Saturday, January 26, 2008

January 25

私のパソコンが直した!!!

For those of you who don't understand or who can't figure it out from the situation, my computer was fixed :) They even replaced my data for free, although not my applications, which means I'm writing these entries in TextEdit from now on. But it could be worse.

The funniest change is that I now try to use shift-7 to make an apostrophe. It's actually pretty hard for me to do it the normal way. Perhaps it will get better.

Today's events started off a bit badly, but ended up awesome. My last class was sumie, and I was failing at making leaves correctly and it really upset me. Then we had to spend forever waiting around for people who took way too long to get there. It was around 6 pm by the time we left. We got to Osu and it was around 7 pm when we split off to eat. I went with Ksenia and Nathalie and Natalie to a たこ焼き屋(takoyaki is kind of fried balls with octopus inside). It was just closing, but they let us order provided that we didn't want rice. I had the most delicious yakisoba ("fried noodles", more like stir-fried noodles with cabbage and meat and tasty sweetish sauce). It was actually less sweet than usual, which was perfect for me, and had cayenne or something on it which was really tasty. The two guys working there were really sweet. I tried to ask them if I could take a photo of them but I think I asked wrong. So there is an amusing serious of photos of two confused 店員.
Nathalie:

Ksenia:

Natalie:

The guys:



After that, we wandered around the covered street in Osu while waiting for the other group to contact us. We took purikura in an arcade. I hadn't experienced the drawing-on-photo-stickers thing, which was kind of weird but cool. I think those photos are made for Japanese faces, but that makes sense. We looked a little weird and blotchy. Anyways, its something of a fad here so it's pretty important. They work similarly to American photo stickers, but more awesome. At home, you just stick your heads in a booth and smile and it takes the picture and prints a bunch of stickers of that image, and the fanciest thing you can do is choose your border. Here, you choose your background as well, and take a whole bunch and then choose maybe six that you want. Then you go around to a screen where you look at the six photos and add preset images or write on the pictures. I don't think I can scan the resulting photos, but they're pretty amusing.

We took our time getting to Sakae. We stopped at a pet store that was selling only the most adorable and tiny puppies and kittens. I snuck a photo of a sleepy kitten.


We met up with the rest of the group (John, Stephanie and Danielle) as they were reserving a karaoke box. Ksenia was a little annoyed because we could have gone to a cheaper place, but it definitely ended up being fun. Even though we were only ordering English songs, they all had katakana transliterations of the lyrics above the English lyrics, so that Japanese people who can't read English but yet want to sing something resembling an English song can sing along.
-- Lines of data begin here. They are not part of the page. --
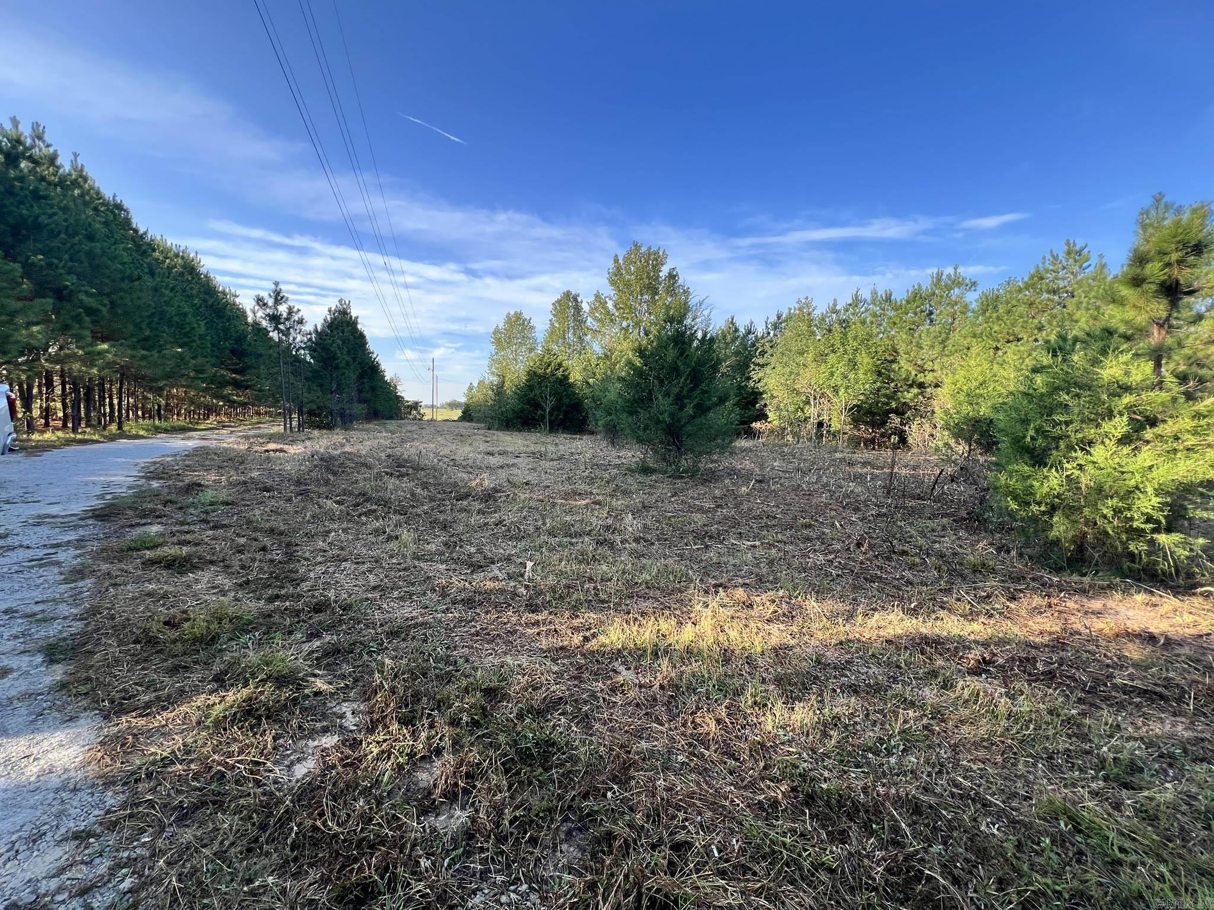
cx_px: 607
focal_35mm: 13
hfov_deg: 106.2
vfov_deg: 89.9
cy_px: 455
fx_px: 456
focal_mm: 1.57
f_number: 1.8
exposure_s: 1/351
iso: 32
We tried to, and it was pretty funny.
Ksenia, Natalie and Nathalie:

Natalie and Nathalie:

Stephanie and Danielle getting into the Li'l Jon:

Ksenia and Jon:

Nathalie and Danielle being cute:


I'm really happy about my friends. I don't have to follow them around - they seem to have a reason to want to hang out with me. And there's a lot of them. My host mother asked me who was my closest friend at the moment (naka no tomodachi, or "inside friend") and I honestly don't know, which is kind of unusual for me. But it's super fun.
On the subway ride there:
Jon, Nathalie and Soren

Jesse, Jeremy and Jon:

Jeremy, Jon and Nathalie in a typical expression:



I had a long chat with my host mother after coming back. We talked about Japanese programs in English education and how they suck because they don't start speaking practice until age 13, which I think is likely too late to develop the extra vowels and sounds that you need for English. Maybe the government wants all Japanese to have an accent in English...? I have no idea. I learned that Reiko started her English education at 11 months, and apparently her first words in English were, in an attempt to copy an instructor's "My name is Reiko", "Mayonnaise is Reiko".

Kaori also told me that she thinks I've been getting better at Japanese. I'm really happy...! Yesterday she told me that I should call her "Kaori" instead of "Kaori-san", which made me happy - although, this being Japan, that emotion was immediately followed by worry about whether I had been doing it wrong the whole time instead of progressing towards a point at which I could drop the suffix. Sigh...There are SO many things to be done wrong.

But at the same time, there's a lot of fun. At one point Kaori asked me something along the lines of 「クラブに入った?」("Did you enter the club?") and I assumed she meant the 南山写真部, the photo club at school, so I replied that I'd sent an email but hadn't gotten a reply. She shook her head and clarified that she meant the ID Bar, a club in Sakae that the students like to go to sometimes, and laughed that "This is the weekend - this isn't the time to talk about school things! The week is for school, and the weekend is for play". Having just finished a unit on complaints, specifically host mothers complaining about their students not helping out or not coming home early enough or not doing all sorts of good-student things, I was relieved and pleased.

1 comment:

Anonymous said...

Congrats on the computer! Did you get any of my emails yet?